As the Vietnam War escalated in the mid-1960s, the peace symbol was adopted by anti-war protesters and the counterculture movement, finding its stereotypical place on Volkswagen buses and acid-wash T-shirts. Intentionally kept free from copyright, it traveled far and wide, appearing in the former Czechoslovakia as a symbol against Soviet invasion, and in South Africa to oppose Apartheid.
As the symbol grew in popularity, it also faced opposition. “Some really hated (it), like the far-right group John Birch Society,” said Kolsbun. “They put out a monthly magazine and, in 1969, they did a story denouncing the symbol, saying that it was a sign of the devil. It ended up all over America and the New York Times picked up on it.

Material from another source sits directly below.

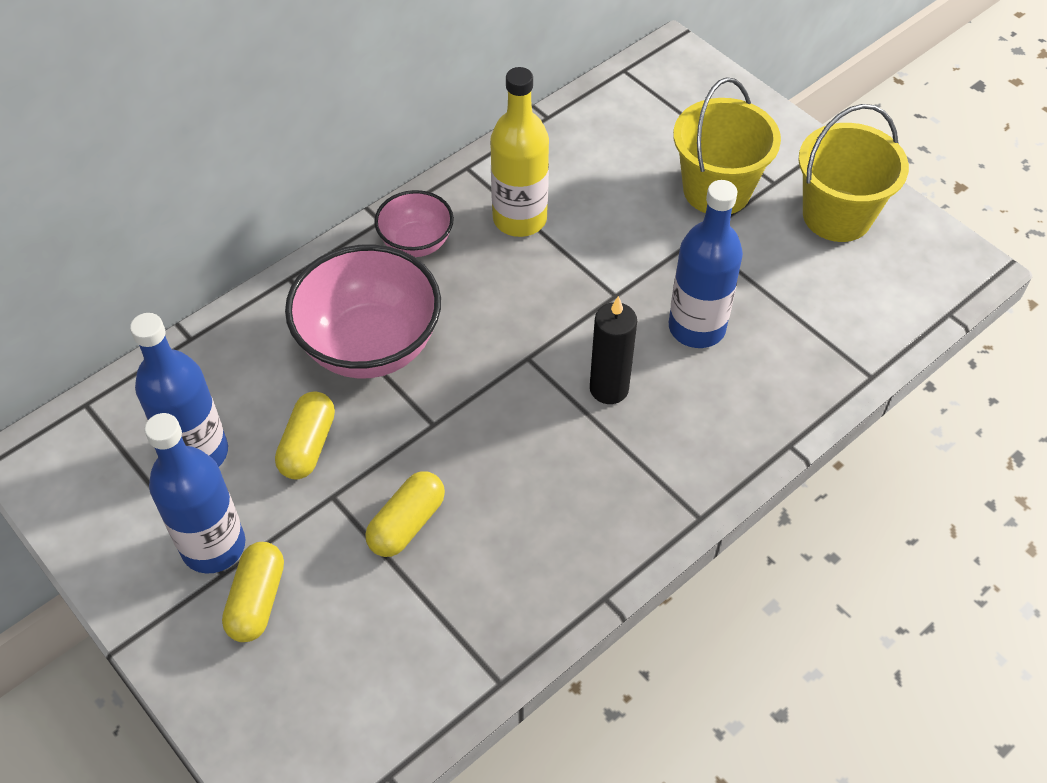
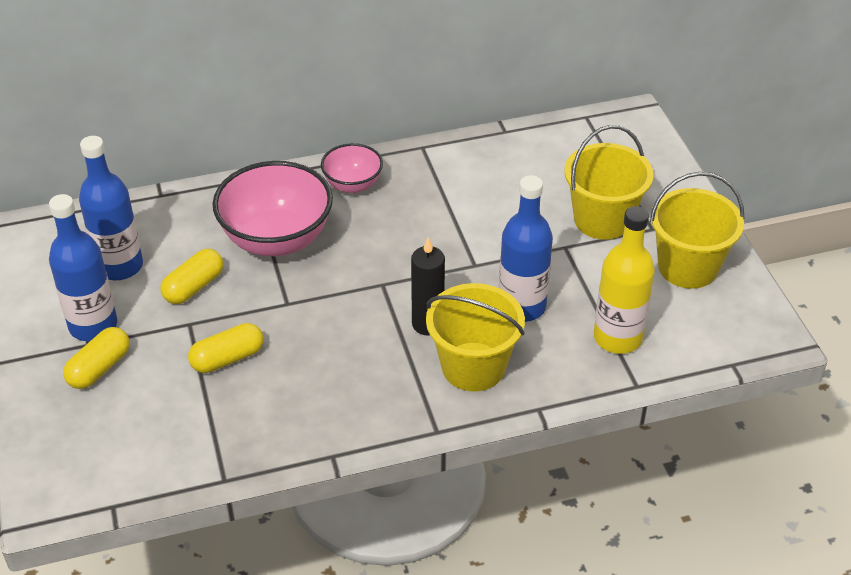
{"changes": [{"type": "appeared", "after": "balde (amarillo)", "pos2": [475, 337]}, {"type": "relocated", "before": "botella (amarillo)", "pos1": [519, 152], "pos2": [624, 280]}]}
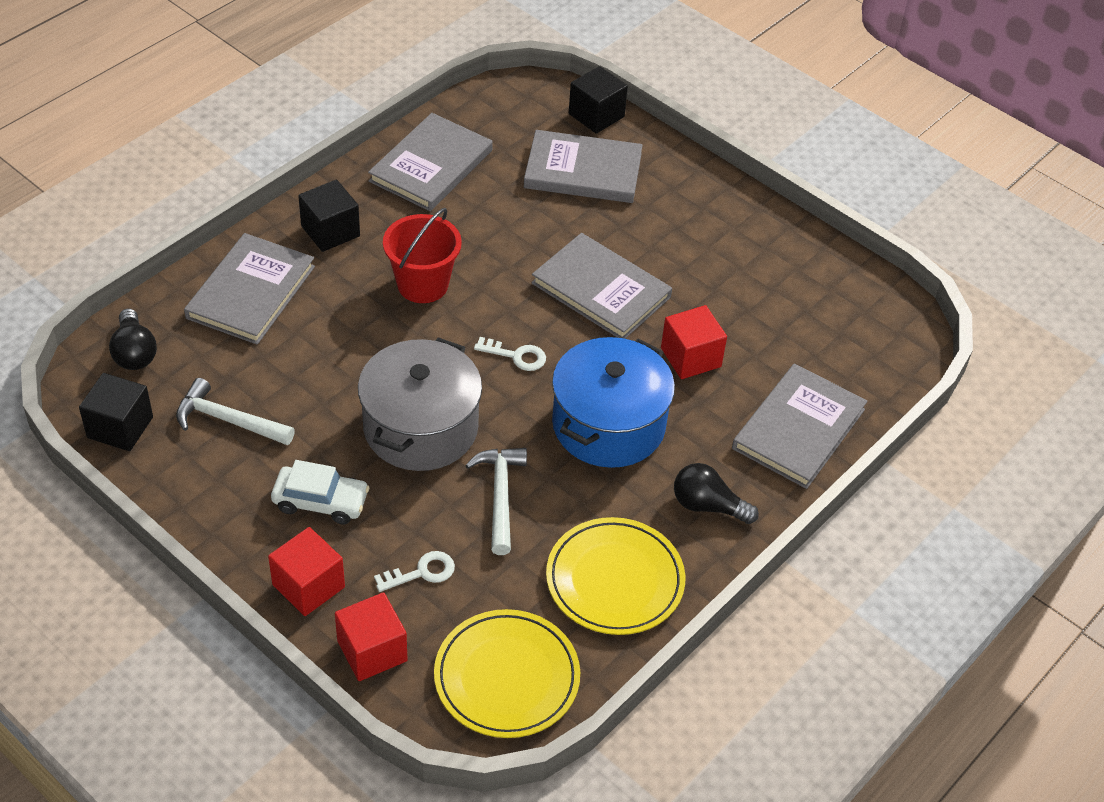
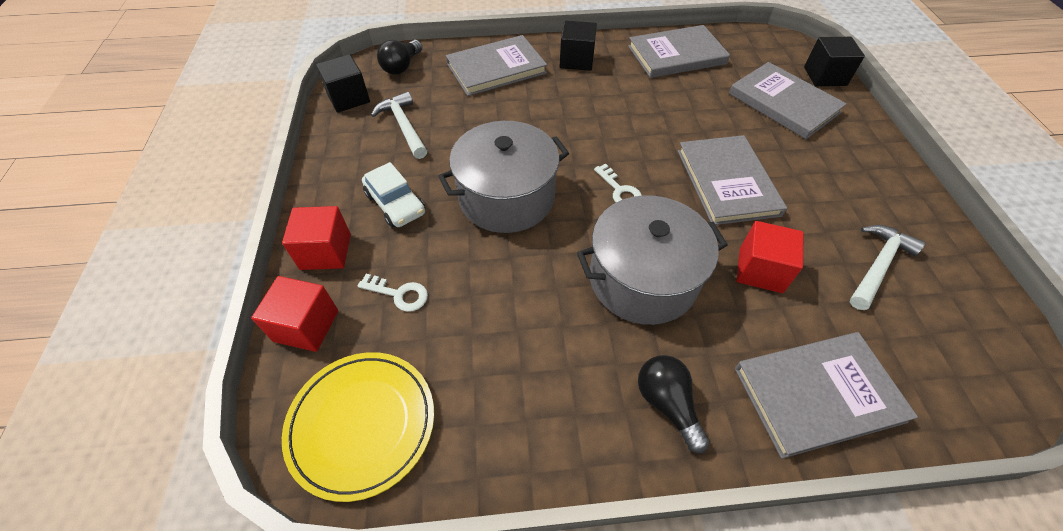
{"changes": [{"type": "colour", "before": "olla (azul)", "after": "olla (gris)", "pos1": [613, 402], "pos2": [652, 260]}, {"type": "relocated", "before": "martillo (blanco)", "pos1": [496, 501], "pos2": [888, 267]}, {"type": "missing", "before": "balde (rojo)", "pos1": [422, 255]}, {"type": "missing", "before": "plato (amarillo)", "pos1": [615, 576]}]}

It got so much publicity that some people still see it as satanic sign after all these years.”
Upside down
Kolsbun and Holtom corresponded in 1975, when the former was researching for a book that would eventually be published in 2008, marking the 50th anniversary of the symbol.
“He came back with a lot of good ideas and some of his personal sketches,” Kolsbun said. “He was a dedicated person. He knew what the game was. He was a very inventive type of guy.”

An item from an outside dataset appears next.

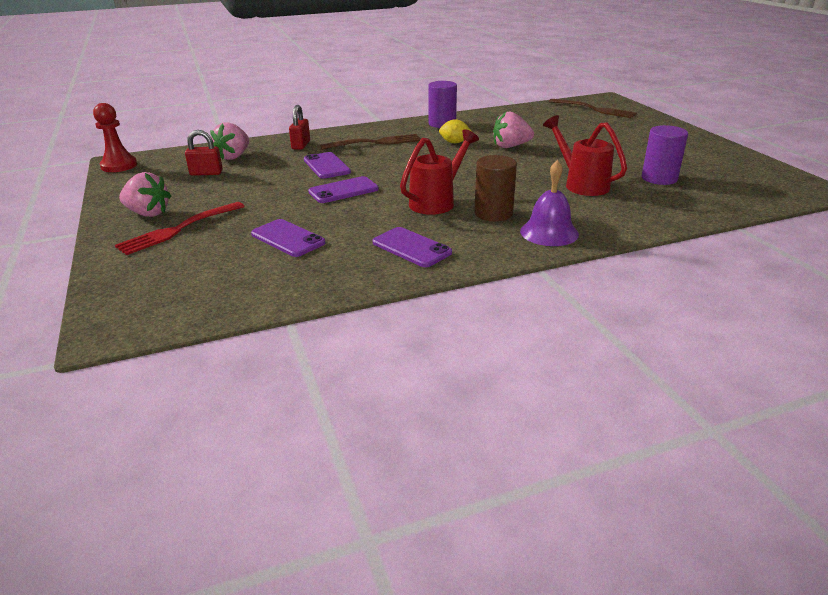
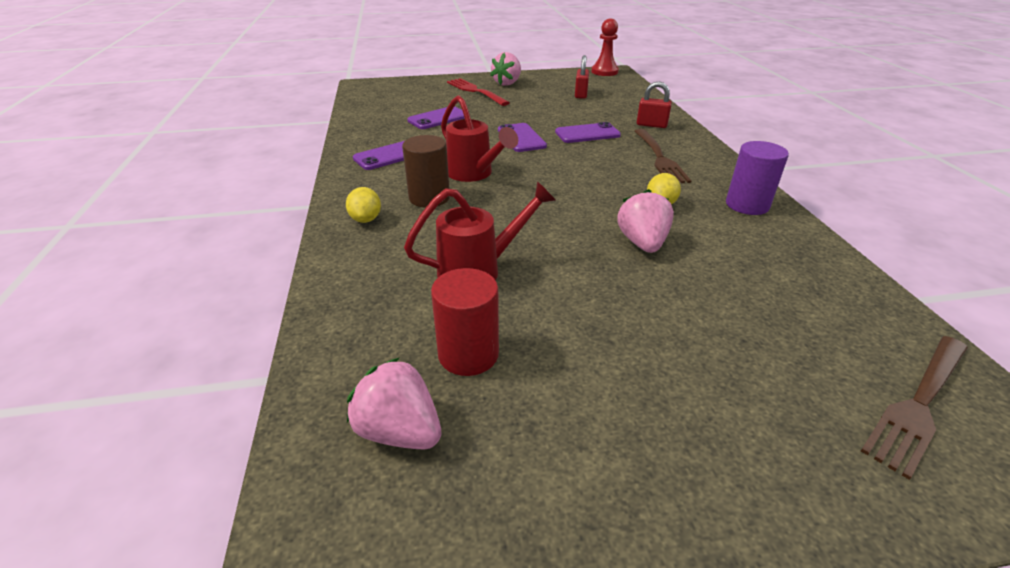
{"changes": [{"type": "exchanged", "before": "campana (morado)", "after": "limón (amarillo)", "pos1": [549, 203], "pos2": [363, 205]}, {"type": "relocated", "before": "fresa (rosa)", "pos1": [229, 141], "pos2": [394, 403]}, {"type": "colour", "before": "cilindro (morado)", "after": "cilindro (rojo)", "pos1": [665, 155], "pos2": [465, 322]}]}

According to Kolsbun, Holtom had designed an upside down version of the original, in which the letter “N” was replaced by a “U” to signify “unilateral” disarmament, and he came to regret not using it.
“He preferred the inverted version,” Kolsbun said. “I think at the very beginning he saw it as nuclear disarmament, but as time went on I believe he felt that it should really have been universal or unilateral disarmament. That would take care of all weapons. He wanted the inverted version to appear on his tombstone, but unfortunately that didn’t happen.”
In its 60-year history, the symbol has been used in support of environmental movements and women’s and gay rights, as well as featuring on all sorts of merchandise. It has appeared on Moschino T-shirts, Tiffany pendants, US stamps and even Lucky Strike cigarette packs.
Its legacy lives on and is continuously updated. After the 2015 Paris terror attacks, French artist Jean Jullien reimagined the design using the shape of the Eiffel Tower, creating a worldwide symbol of solidarity.
But one thing may have been lost along the way, according to Kolsbun: the original meaning.
“A lot of people still don’t know what it really stands for: no nukes. Most simply believe it means ‘peace.’ But I think it’s important to know the true meaning, because the nuclear threat hasn’t gone away. It’s actually stronger than ever.”